Of bigger debate is where the placement of the Tar Heels leaves the conference should they pull off the upset on Saturday night?
North Carolina is ranked 10th — giving the ACC its first top-10 clash in 11 title games — but that may be too big of a hill to climb without some major chaos reigning in the final weekend.
Four of the non-ACC teams ahead of the Tar Heels play Saturday in No. 4 Iowa and No. 5 Michigan State meeting for the Big Ten title, while second-ranked Alabama faces No. 18 Florida in the SEC championship and No. 7 Stanford and No. 20 USC play for the Pac-12 crown.
At No. 3, Big 12 champ Oklahoma is all but in, as is the Hawkeyes-Spartans winner, but should North Carolina win and either or both the Crimson Tide and Cardinal lose, the Tar Heels could have a legitimate argument to jump into the top four.

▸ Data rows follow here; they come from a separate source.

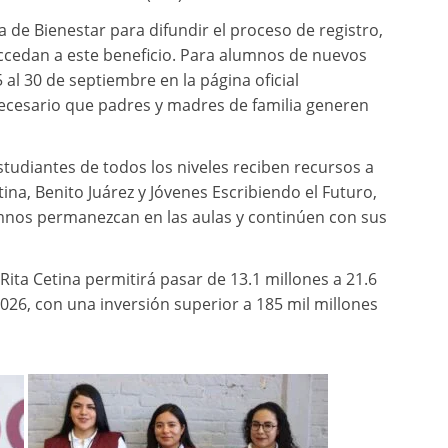
a de Bienestar para difundir el proceso de registro,
ccedan a este beneficio. Para alumnos de nuevos
 al 30 de septiembre en la página oficial
 necesario que padres y madres de familia generen
tudiantes de todos los niveles reciben recursos a
na, Benito Juárez y Jóvenes Escribiendo el Futuro,
mnos permanezcan en las aulas y continúen con sus
Rita Cetina permitirá pasar de 13.1 millones a 21.6
2026, con una inversión superior a 185 mil millones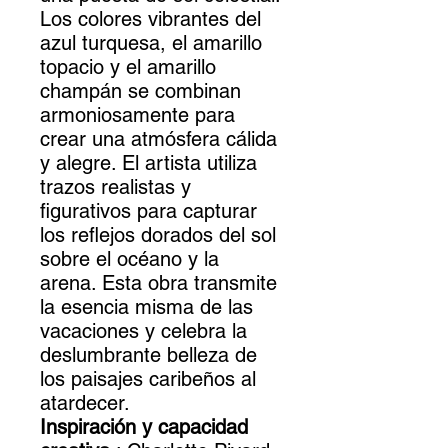
Los colores vibrantes del
azul turquesa, el amarillo
topacio y el amarillo
champán se combinan
armoniosamente para
crear una atmósfera cálida
y alegre. El artista utiliza
trazos realistas y
figurativos para capturar
los reflejos dorados del sol
sobre el océano y la
arena. Esta obra transmite
la esencia misma de las
vacaciones y celebra la
deslumbrante belleza de
los paisajes caribeños al
atardecer.
Inspiración y capacidad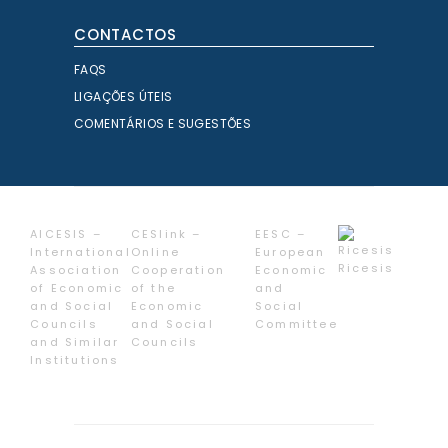
CONTACTOS
FAQS
LIGAÇÕES ÚTEIS
COMENTÁRIOS E SUGESTÕES
AICESIS –
CESlink –
EESC –
International
Online
European
Ricesis
Association
Cooperation
Economic
of Economic
of the
and
and Social
Economic
Social
Councils
and Social
Committee
and Similar
Councils
Institutions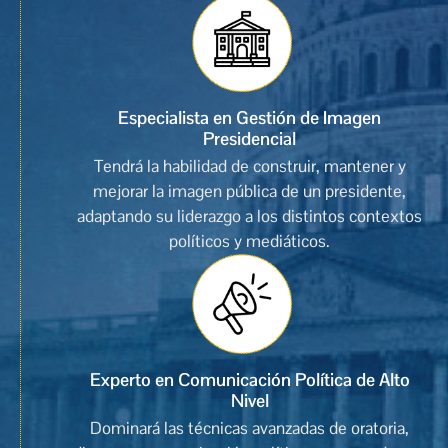
Especialista en Gestión de Imagen
Presidencial
Tendrá la habilidad de construir, mantener y
mejorar la imagen pública de un presidente,
adaptando su liderazgo a los distintos contextos
políticos y mediáticos.
Experto en Comunicación Política de Alto
Nivel
Dominará las técnicas avanzadas de oratoria,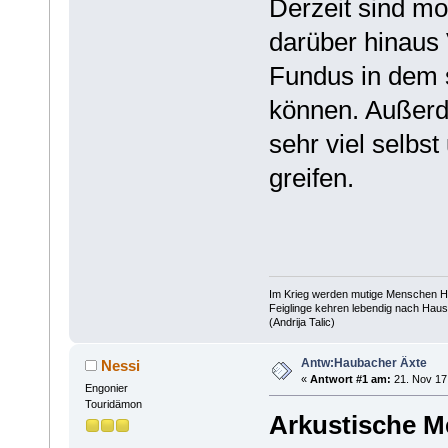
Derzeit sind mo
darüber hinaus 
Fundus in dem s
können. Außerd
sehr viel selbs
greifen.
Im Krieg werden mutige Menschen H
Feiglinge kehren lebendig nach Haus
(Andrija Talic)
Antw:Haubacher Äxte
Nessi
«
Antwort #1 am:
21. Nov 17,
Engonier
Touridämon
Arkustische M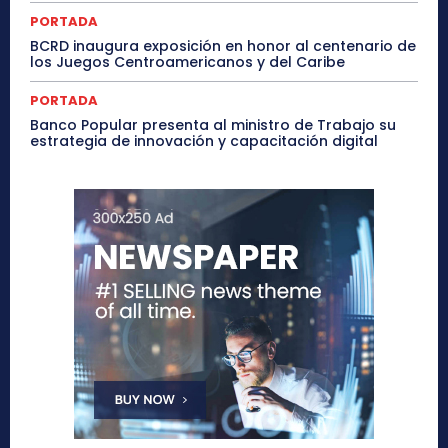
PORTADA
BCRD inaugura exposición en honor al centenario de
los Juegos Centroamericanos y del Caribe
PORTADA
Banco Popular presenta al ministro de Trabajo su
estrategia de innovación y capacitación digital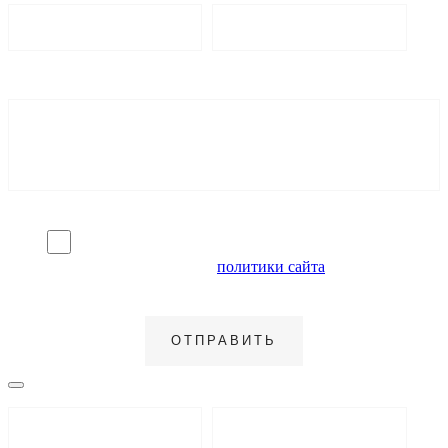
Я согласен на обработку персональных данных и
ознакомлен с условиями
политики сайта
в отношении
обработки персональных данных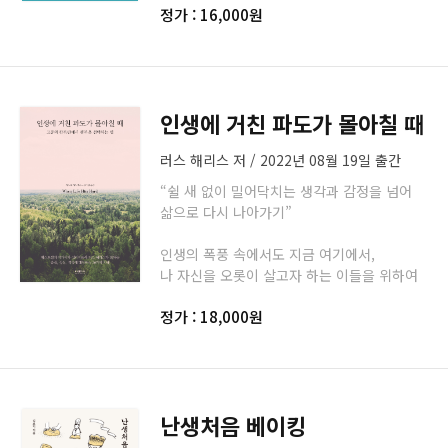
정가 : 16,000원
인생에 거친 파도가 몰아칠 때
러스 해리스 저 / 2022년 08월 19일 출간
“쉴 새 없이 밀어닥치는 생각과 감정을 넘어
삶으로 다시 나아가기”
인생의 폭풍 속에서도 지금 여기에서,
나 자신을 오롯이 살고자 하는 이들을 위하여
정가 : 18,000원
난생처음 베이킹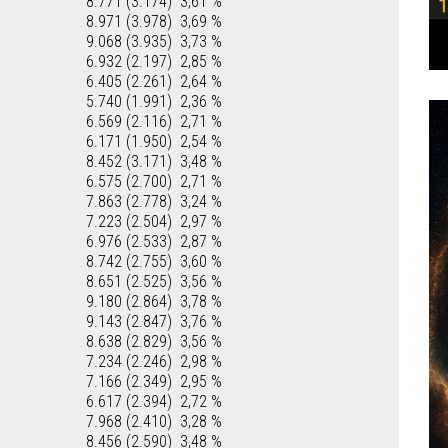
8.771 (3.174)
3,61 %
8.971 (3.978)
3,69 %
9.068 (3.935)
3,73 %
6.932 (2.197)
2,85 %
6.405 (2.261)
2,64 %
5.740 (1.991)
2,36 %
6.569 (2.116)
2,71 %
6.171 (1.950)
2,54 %
8.452 (3.171)
3,48 %
6.575 (2.700)
2,71 %
7.863 (2.778)
3,24 %
7.223 (2.504)
2,97 %
6.976 (2.533)
2,87 %
8.742 (2.755)
3,60 %
8.651 (2.525)
3,56 %
9.180 (2.864)
3,78 %
9.143 (2.847)
3,76 %
8.638 (2.829)
3,56 %
7.234 (2.246)
2,98 %
7.166 (2.349)
2,95 %
6.617 (2.394)
2,72 %
7.968 (2.410)
3,28 %
8.456 (2.590)
3,48 %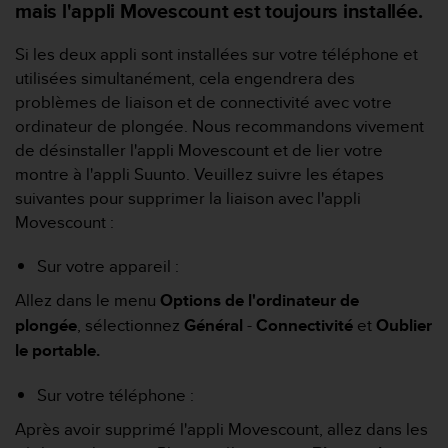
0
mais l'appli Movescount est toujours installée.
a
i
Si les deux appli sont installées sur votre téléphone et
n
utilisées simultanément, cela engendrera des
s
problèmes de liaison et de connectivité avec votre
i
q
ordinateur de plongée. Nous recommandons vivement
u
de désinstaller l'appli Movescount et de lier votre
'
montre à l'appli Suunto. Veuillez suivre les étapes
à
suivantes pour supprimer la liaison avec l'appli
a
Movescount :
s
s
u
Sur votre appareil :
r
Allez dans le menu
Options
de l'ordinateur de
e
r
plongée
, sélectionnez
Général
-
Connectivité
et
Oublier
s
le portable.
a
c
Sur votre téléphone :
o
n
Après avoir supprimé l'appli Movescount, allez dans les
f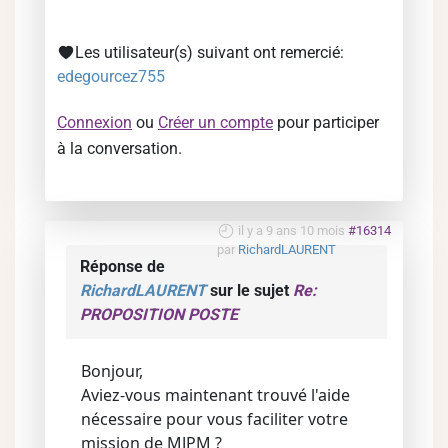
Les utilisateur(s) suivant ont remercié:
edegourcez755
Connexion
ou
Créer un compte
pour participer
à la conversation.
il y a 9 ans 10 mois
#16314
par
RichardLAURENT
Réponse de
RichardLAURENT
sur le sujet
Re:
PROPOSITION POSTE
Bonjour,
Aviez-vous maintenant trouvé l'aide
nécessaire pour vous faciliter votre
mission de MJPM ?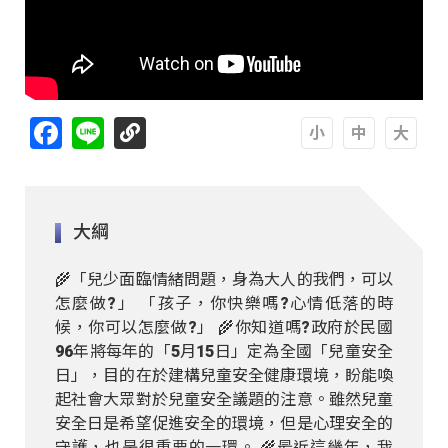
Facebook
Line
A
A
A
大綱
🌾「兒少面臨情緒問題，身為大人的我們，可以
怎麼做?」 「孩子，你快樂嗎?心情低落的時
候，你可以怎麼做?」 🌾你知道嗎?政府於民國
96年將每年的「5月15日」定為全國「兒童安全
日」，目的在於建構兒童安全健康環境，盼能喚
起社會大眾對於兒童安全議題的注意。雖然兒童
安全日是希望促進安全的環境，但是心理安全的
守護，也是很重要的一環。 🌾最近這幾年，我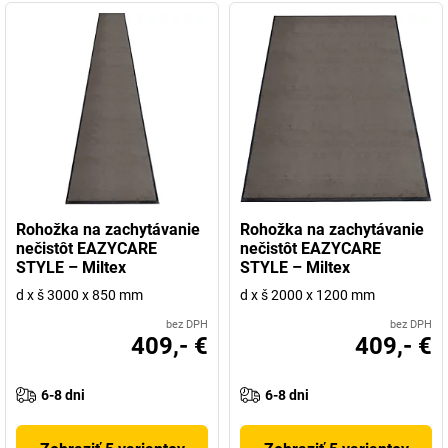
Rohožka na zachytávanie
Rohožka na zachytávanie
nečistôt EAZYCARE
nečistôt EAZYCARE
STYLE – Miltex
STYLE – Miltex
d x š 3000 x 850 mm
d x š 2000 x 1200 mm
bez DPH
bez DPH
409,- €
409,- €
6-8 dni
6-8 dni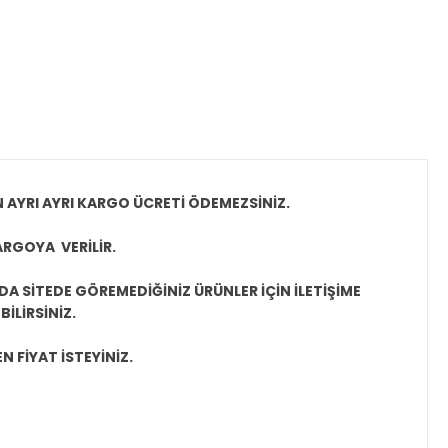
N AYRI AYRI KARGO ÜCRETİ ÖDEMEZSİNİZ.
ARGOYA VERİLİR.
A SİTEDE GÖREMEDİĞİNİZ ÜRÜNLER İÇİN İLETİŞİME
İLİRSİNİZ.
N FİYAT İSTEYİNİZ.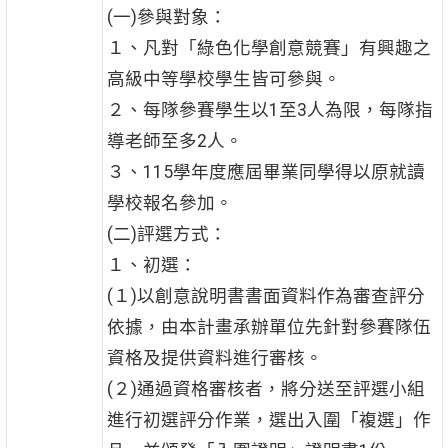
(一)參與對象：
１、凡對「綠色化學創意競賽」有興趣之
高級中等學校學生皆可參與。
２、每隊參賽學生以1至3人為限，每隊指
導老師至多2人。
３、115學年度應屆畢業同學得以原就讀
學校報名參加。
(二)評選方式：
１、初選：
(１)以創意說明書書面資料作為審查評分
依據，由本計畫承辦單位先針對參賽隊伍
資格及提供資料進行審核。
(２)通過資格審核者，將分送至評選小組
進行初選評分作業，選出入圍「複選」作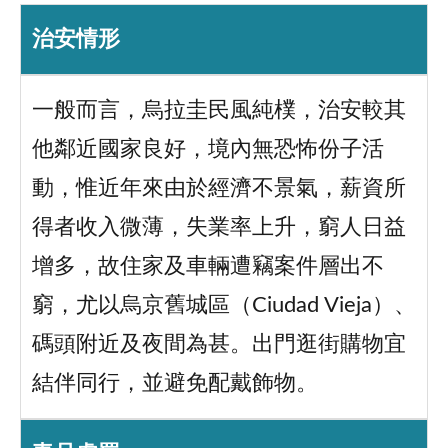
治安情形
一般而言，烏拉圭民風純樸，治安較其
他鄰近國家良好，境內無恐怖份子活
動，惟近年來由於經濟不景氣，薪資所
得者收入微薄，失業率上升，窮人日益
增多，故住家及車輛遭竊案件層出不
窮，尤以烏京舊城區（Ciudad Vieja）、
碼頭附近及夜間為甚。出門逛街購物宜
結伴同行，並避免配戴飾物。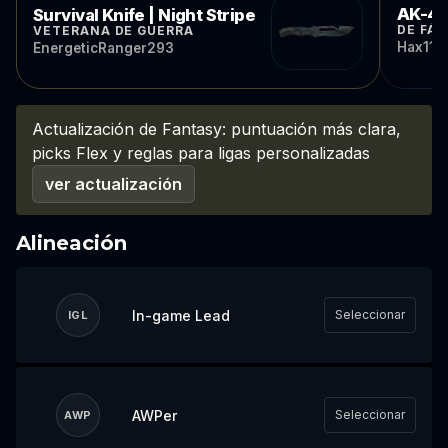
AK-47 
Survival Knife | Night Stripe
DE FÁB
VETERANA DE GUERRA
Hax11
EnergeticRanger293
Actualización de Fantasy: puntuación más clara,
picks Flex y reglas para ligas personalizadas
ver actualización
Alineación
In-game Lead
Seleccionar
IGL
AWPer
Seleccionar
AWP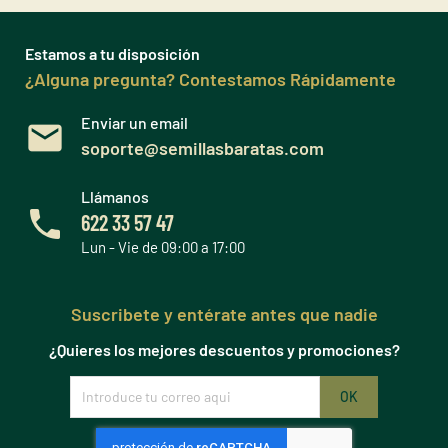
Estamos a tu disposición
¿Alguna pregunta? Contestamos Rápidamente
Enviar un email
soporte@semillasbaratas.com
Llámanos
622 33 57 47
Lun - Vie de 09:00 a 17:00
Suscribete y entérate antes que nadie
¿Quieres los mejores descuentos y promociones?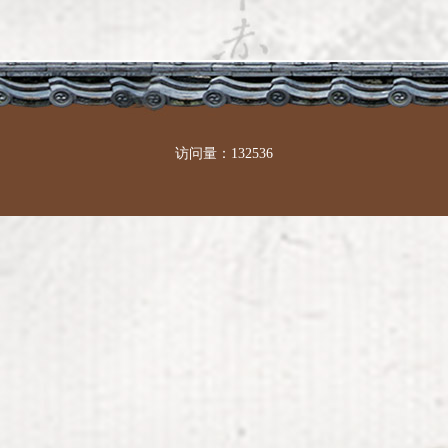
访问量：132536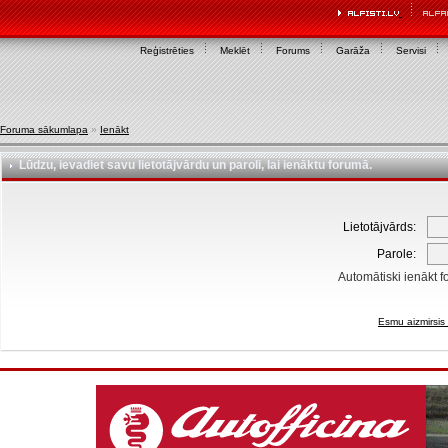
Reģistrēties
Meklēt
Forums
Garāža
Servisi
Foruma sākumlapa
»
Ienākt
Lūdzu, ievadiet savu lietotājvārdu un paroli, lai ienāktu forumā.
Lietotājvārds:
Parole:
Automātiski ienākt f
Esmu aizmirsis 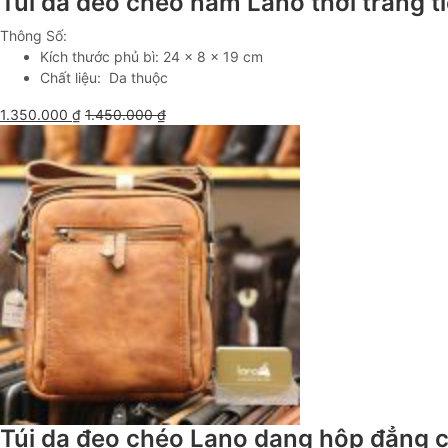
Túi da đeo chéo nam Lano thời trang t
Thông Số:
Kích thước phủ bì: 24 x 8 x 19 cm
Chất liệu: Da thuộc
1.350.000
₫
1.450.000
₫
Túi da đeo chéo Lano dạng hộp đẳng c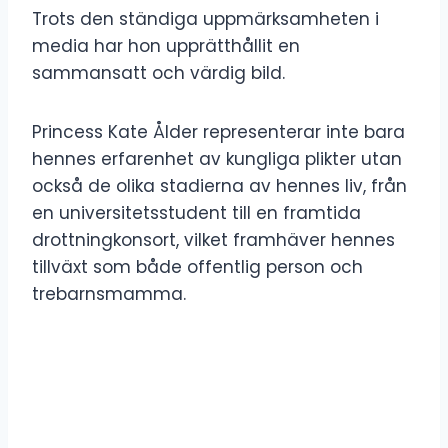
Trots den ständiga uppmärksamheten i
media har hon upprätthållit en
sammansatt och värdig bild.
Princess Kate Ålder representerar inte bara
hennes erfarenhet av kungliga plikter utan
också de olika stadierna av hennes liv, från
en universitetsstudent till en framtida
drottningkonsort, vilket framhäver hennes
tillväxt som både offentlig person och
trebarnsmamma.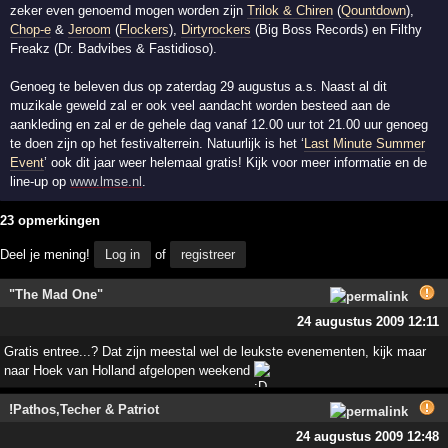
zeker even genoemd mogen worden zijn
Trilok & Chiren
(
Qountdown
),
Chop-e
&
Jeroom
(
Flockers
),
Dirtyrockers
(Big Boss Records) en Filthy
Freakz (Dr. Badvibes & Fastidioso).
Genoeg te beleven dus op zaterdag 29 augustus a.s. Naast al dit
muzikale geweld zal er ook veel aandacht worden besteed aan de
aankleding en zal er de gehele dag vanaf 12.00 uur tot 21.00 uur genoeg
te doen zijn op het festivalterrein. Natuurlijk is het ‘
Last Minute Summer
Event
’ ook dit jaar weer helemaal gratis! Kijk voor meer informatie en de
line-up op
www.lmse.nl
.
23 opmerkingen
Deel je mening!
Log in
of
registreer
"The Mad One"
24 augustus 2009 12:11
Gratis entree...? Dat zijn meestal wel de leukste evenementen, kijk maar
naar Hoek van Holland afgelopen weekend
!Pathos,Techer & Patriot
24 augustus 2009 12:48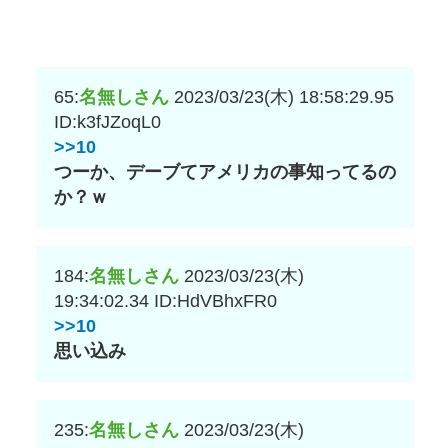
65:
名無しさん
2023/03/23(木) 18:58:29.95
ID:k3fJZoqL0
>>10
つーか、デーブてアメリカの事知ってるの
か？ｗ
184:
名無しさん
2023/03/23(木)
19:34:02.34
ID:HdVBhxFR0
>>10
思い込み
235:
名無しさん
2023/03/23(木)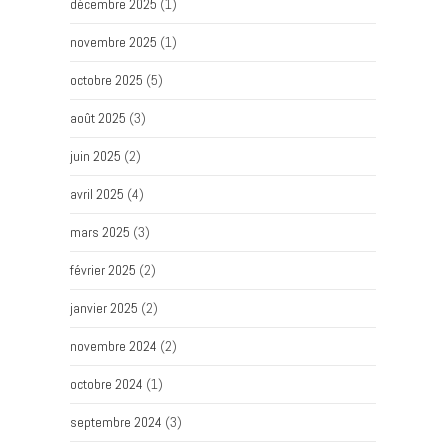
décembre 2025
(1)
novembre 2025
(1)
octobre 2025
(5)
août 2025
(3)
juin 2025
(2)
avril 2025
(4)
mars 2025
(3)
février 2025
(2)
janvier 2025
(2)
novembre 2024
(2)
octobre 2024
(1)
septembre 2024
(3)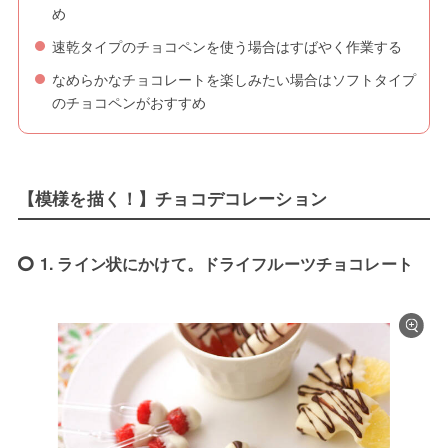
め
速乾タイプのチョコペンを使う場合はすばやく作業する
なめらかなチョコレートを楽しみたい場合はソフトタイプ
のチョコペンがおすすめ
【模様を描く！】チョコデコレーション
1. ライン状にかけて。ドライフルーツチョコレート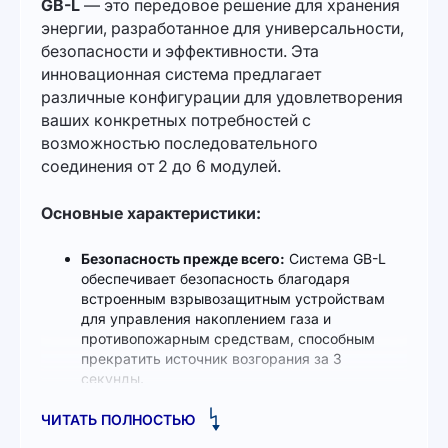
GB-L
— это передовое решение для хранения
энергии, разработанное для универсальности,
безопасности и эффективности. Эта
инновационная система предлагает
различные конфигурации для удовлетворения
ваших конкретных потребностей с
возможностью последовательного
соединения от 2 до 6 модулей.
Основные характеристики:
Безопасность прежде всего:
Система GB-L
обеспечивает безопасность благодаря
встроенным взрывозащитным устройствам
для управления накоплением газа и
противопожарным средствам, способным
прекратить источник возгорания за 3
секунды.
Высоковольтная конструкция:
Уникальный
ЧИТАТЬ ПОЛНОСТЬЮ
дизайн соединяет модули последовательно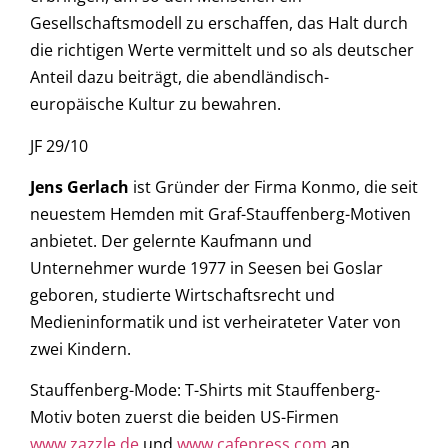
Gesellschaftsmodell zu erschaffen, das Halt durch
die richtigen Werte vermittelt und so als deutscher
Anteil dazu beiträgt, die abendländisch-
europäische Kultur zu bewahren.
JF 29/10
Jens Gerlach
ist Gründer der Firma Konmo, die seit
neuestem Hemden mit Graf-Stauffenberg-Motiven
anbietet. Der gelernte Kaufmann und
Unternehmer wurde 1977 in Seesen bei Goslar
geboren, studierte Wirtschaftsrecht und
Medieninformatik und ist verheirateter Vater von
zwei Kindern.
Stauffenberg-Mode: T-Shirts mit Stauffenberg-
Motiv boten zuerst die beiden US-Firmen
www.zazzle.de
und
www.cafepress.com
an.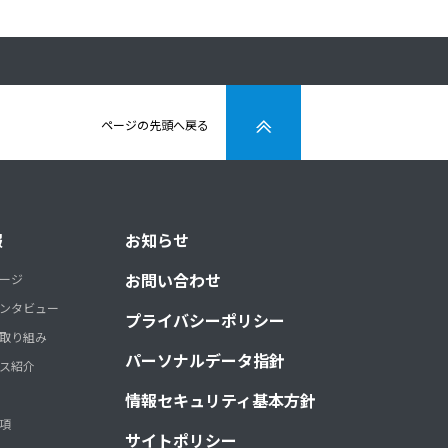
ページの先頭へ戻る
報
お知らせ
お問い合わせ
ージ
ンタビュー
プライバシーポリシー
取り組み
パーソナルデータ指針
ス紹介
情報セキュリティ基本方針
項
サイトポリシー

No. 6 Ohio State, No. 8 Notre Dame and No. 9 Florida State are all idle, but with the Buckeyes and Seminoles not winning their own divisions, North Carolina would have a conference title on their side. The Fighting Irish have two losses — to No. 1 Clemson and No. 7 Stanford — and they also have a schedule that is very comparable to the Tar Heels given their six ACC opponents, including five common opponents in Clemson, Georgia Tech, Pitt, Virginia and Wake Forest.
To summarize: Notre Dame beat Georgia Tech and Pitt by eight each, Virginia by seven and Wake Forest by 21. The Tar Heels won by seven over the Yellow Jackets and Panthers, beat the Cavaliers by 13 and the Demon Deacons by 36.
An ACC champion North Carolina would have bigger wins against two of those shared opponents, along with a victory over one of the teams that beat the Irish (Clemson) and they would have done it with the Tigers holding the No. 1 ranking
Selection committee chairman Jeff Long admitted that as the only one-loss Power 5 team ranked outside the top six that the Tar Heels are being penalized for a schedule that included two FCS teams (North Carolina A&T and Delaware), along with their lone loss coming via three-win South Carolina.
"It isn’t only the FCS victories. It’s the combination of those with a South Carolina loss that is a team that ended up 3-9," Long said. "Again, it’s never just one thing. There’s multiple things in there that have held North Carolina back, their overall strength of schedule is not strong."
That’s a stance on the Tar Heels that also would seem to give Clemson no room for error.
There seems no scenario in which the Tigers, even if they have been atop every one of the CFP’s Top 25, can withstand a loss and still make the final four, though Long wouldn’t go that far as saying Clemson would be out.
"It’s an easy answer for me to say it’s possible," he said. "But I don’t know all the other factors that would play into it."
Would North Carolina have not suffered that loss to the Gamecocks in the season opener, we’d likely be talking about a top-5 clash for the league title.
Instead, it may be all or nothing for the ACC when it comes to the playoff — unless chaos finds its way into someplace besides Bank of America Stadium.